The song built the foundation for much of what Hip-hop would become.

Mellifluous Con-Man

Helen Folasade Adu – better known by her stage name Sade – was a background singer with the Latin Soul band Pride when she started performing her song “Smooth Operator”, co-written with Pride’s guitarist Ray St. John as a solo-performance during concerts. The renditions got such good feedback that she decided to split and form her own band, taking along half of the personnel of Pride. It was a wise move: When they played their first concert at the Heaven nightclub in London they already attracted so many aspiring audience members that about a thousand of them had to be turned away at the door.

Despite the honey-sweet melody the song is about a quite evil actor in high society, a playboy who’s breaking hearts left and right while taking on all sorts of facets of a criminal’s job-description: con-man, gun-fencing, pimping, you name it.

The song was a huge international hit and the stepping stone for Sade’s career as one of the most successful British women in history.

In the extended version of the video the perpetrator is chased over rooftops by the police and falls to his doom.

Political Appropriation

When Bruce Springstreen, aka The Boss, wrote “Born In The U.S.A.” as a title track for a film about the Vietnam war – the first war America ever lost – and the stark difference in how it’s veterans were treated to those coming home as winners, he did not anticipate how totally misunderstood the song would be for generations to come.

Springsteen had never shied away from expressing his strong political convictions, standing especially for working-class people but also gender equality, immigrant and LGBTQ rights and environmental issues. So it was a rather strange notion when Ronald Reagan, whose presidency started the downfall of the American middle classes and whose policies The Boss explicitly rejected, used the song to rally his followers, misunderstanding the song for a patriotic anthem instead of the bitter critique it really is. But people would still not get it 35 years later, when the song was heard outside the hospital where then president Trump was treated for Covid-19. While Springsteen considers the song one of his best, it does bother him that it’s so widely misunderstood.
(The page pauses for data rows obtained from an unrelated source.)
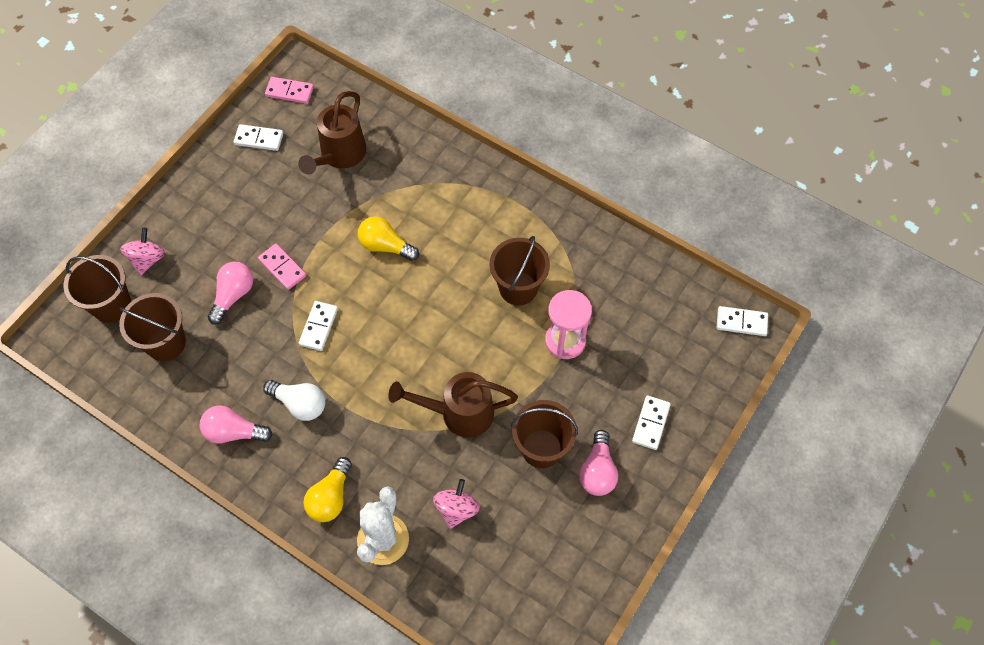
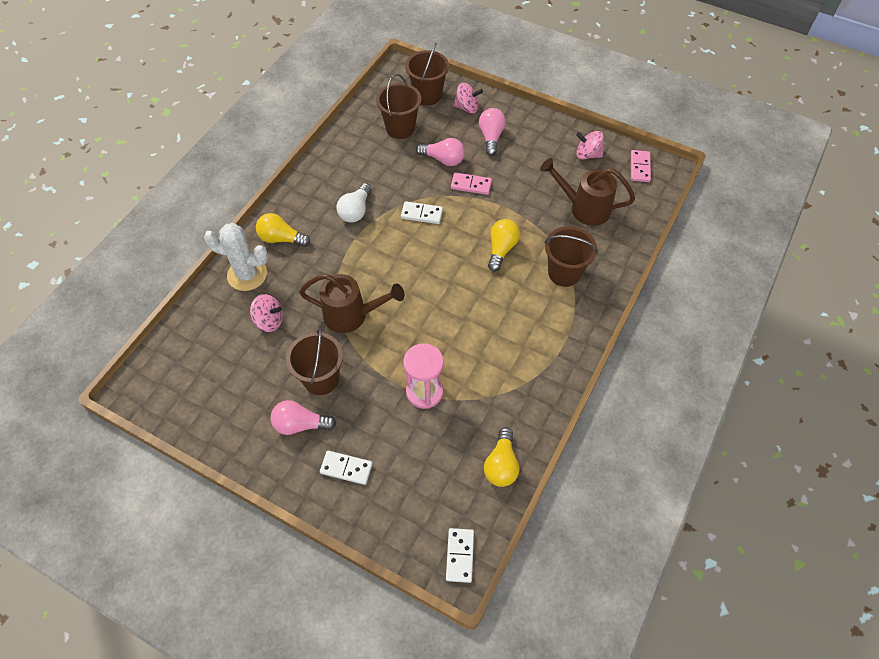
camera: 85 degrees right, 5 degrees down
pink light bulb [200,405,273,444] -> pink light bulb moved to [479,108,506,156]
white domino [234,124,283,151] -> pink spinning top [576,131,604,159]
pink domino [258,244,306,290] -> pink domino turned 60 degrees clockwise [451,173,492,195]
brown watering can [388,372,518,437] -> brown watering can turned 105 degrees clockwise [299,274,404,333]
brown bucket [490,236,550,306] -> brown bucket moved to [544,226,598,287]
none -> yellow light bulb [484,427,519,487]

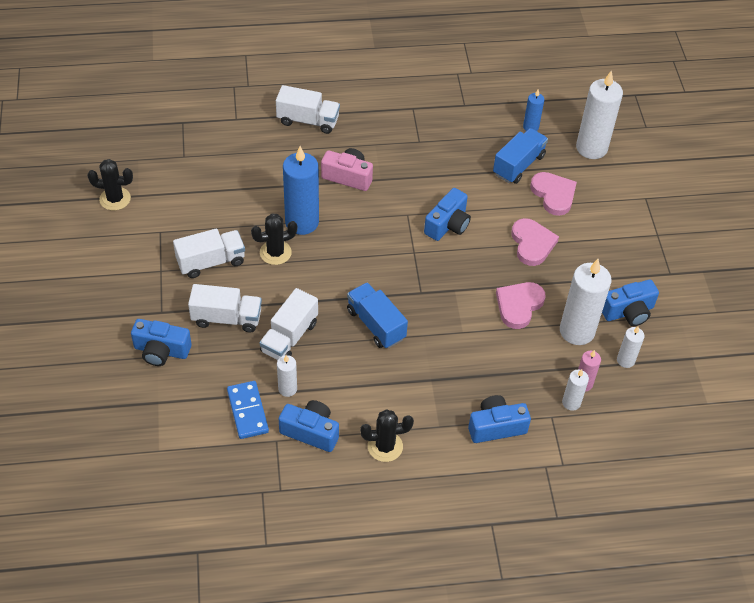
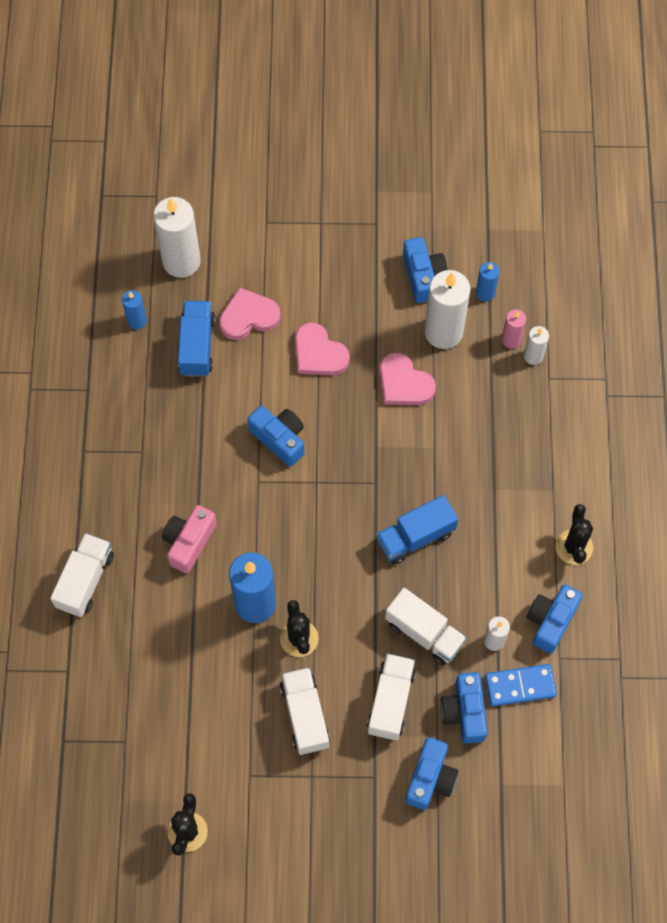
camera: 80 degrees left, 15 degrees up
blue camera [468,395,531,443] -> blue camera moved to [440,672,488,743]
blue truck [493,128,548,184] -> blue truck turned 45 degrees clockwise [178,301,215,377]
pink heart [512,218,559,266] -> pink heart turned 135 degrees counterclockwise [295,322,350,375]
white candle [617,326,645,368] -> blue candle [476,262,500,302]

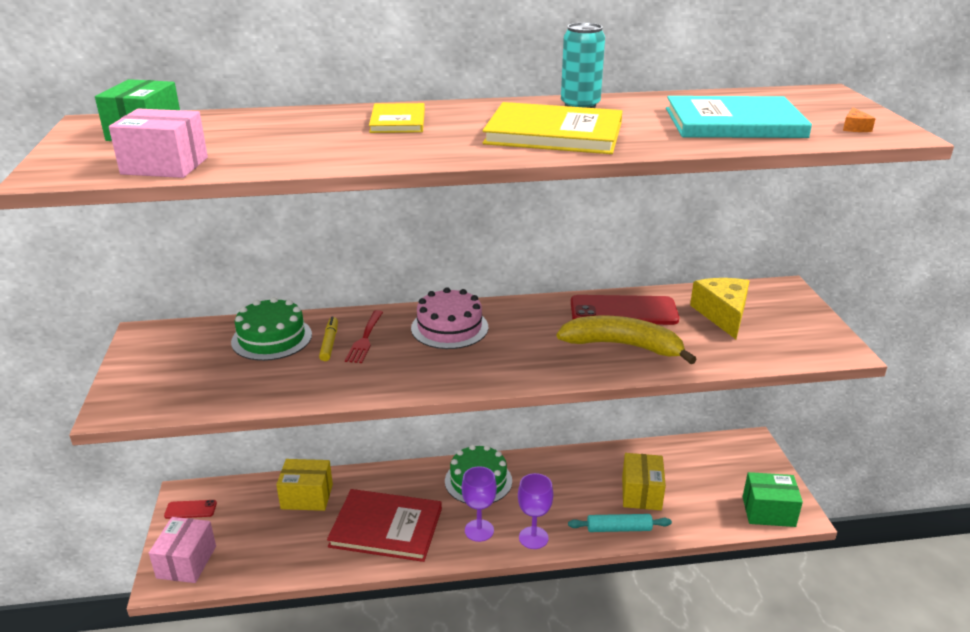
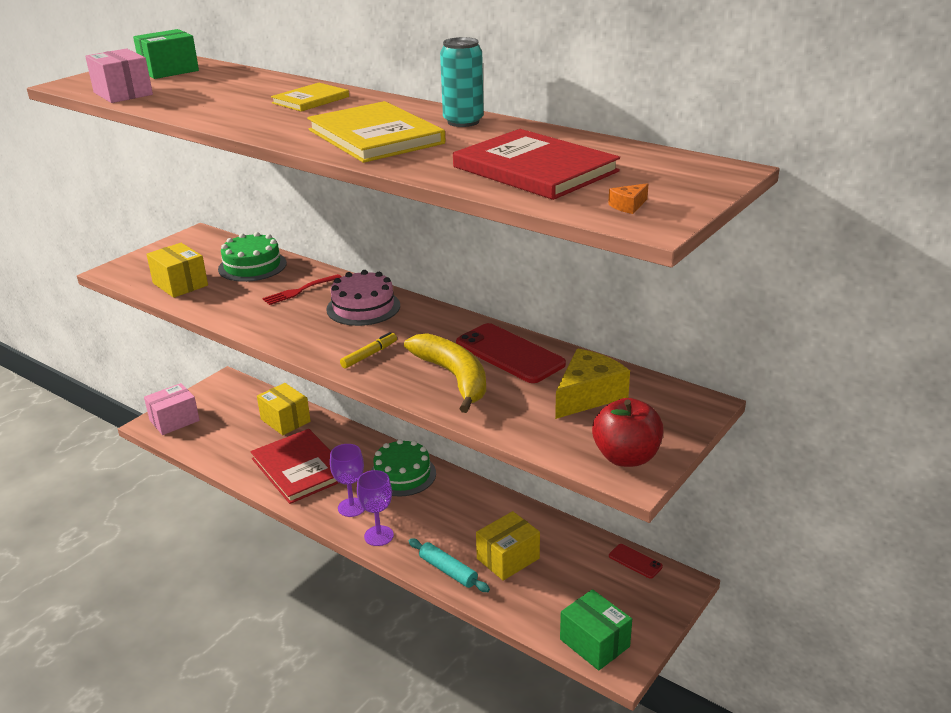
camera: 45 degrees right, 0 degrees up
red phone [164,500,217,519] -> red phone moved to [609,544,663,579]
yellow marker [319,316,338,361] -> yellow marker moved to [340,332,397,368]
turquoise book [666,96,812,138] -> red book [453,129,620,200]
none -> yellow box [146,243,208,298]
none -> red apple [592,398,664,467]

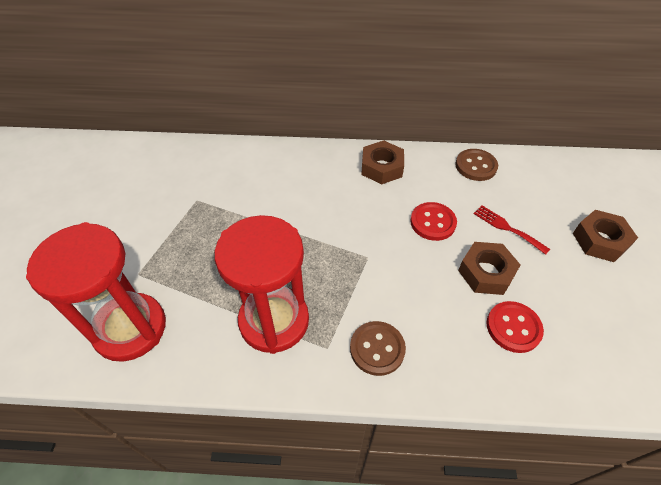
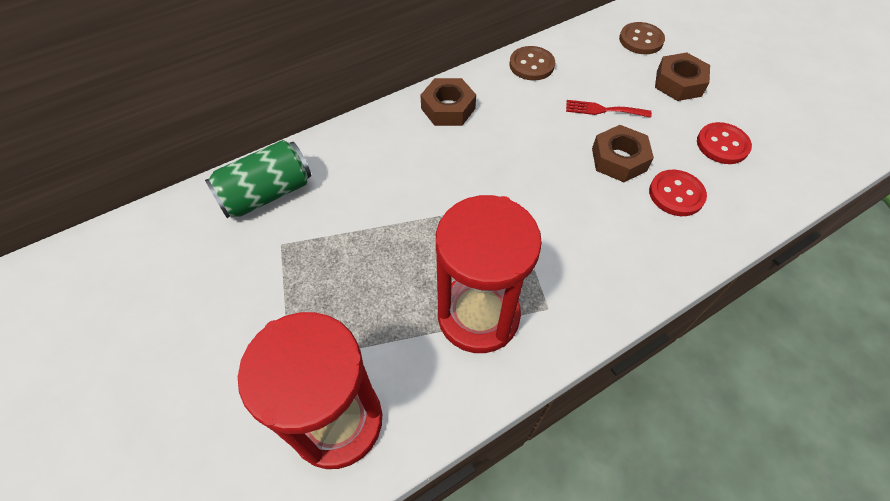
camera: 35 degrees left, 5 degrees up
brown button [350,321,406,376] -> brown button moved to [619,22,665,54]
red button [410,202,457,241] -> red button moved to [697,122,752,164]
none -> green can [205,140,311,218]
True to his convictions he also turned down an offering of 12 million US$ to let Chrysler use the song in one of their campaigns. Springsteen never allowed any of his songs to be used to sell a product.

As he did not want the video to be lip-synched, he opted instead to use shots from some concerts, and for the sake of synchronity had to wear the same outfit for a number of consecutive shows. Interspersed with pictures from a Vietnamese neighbourhood in Los Angeles and factory workers, it was an effort to claim the song back from Reagan.

Incidentally, the Album was the first CD to be pressed on American soil.

French Wanderlust

It’s a rare occasion for a French song to get to the top of the charts in countries that do not speak the language, which might explain why Claudie Fritsch-Mentrop, better known by her stage name “Desireless” is kind of considered a one-hit-wonder outsider her native France. But “Voyage Voyage” made it to the top in several countries, including the UK and Ireland, West Germany (you do remember there used to be two Germanies, don’t you?), Norway and Spain. Ironically it only made it to second place in France itself.

Fritsch-Mentrop was originally in fashion design and started her singing career relatively late, after a trip to India. She created the androgynous and cold persona of Desireless and had a falling out with her label as they wanted too much influence in the character for her taste.

While she’s still performing and writing new songs she was never able to reproduce the fame outside France.

Probably the only music video featured on our blog that prominently mentions its director.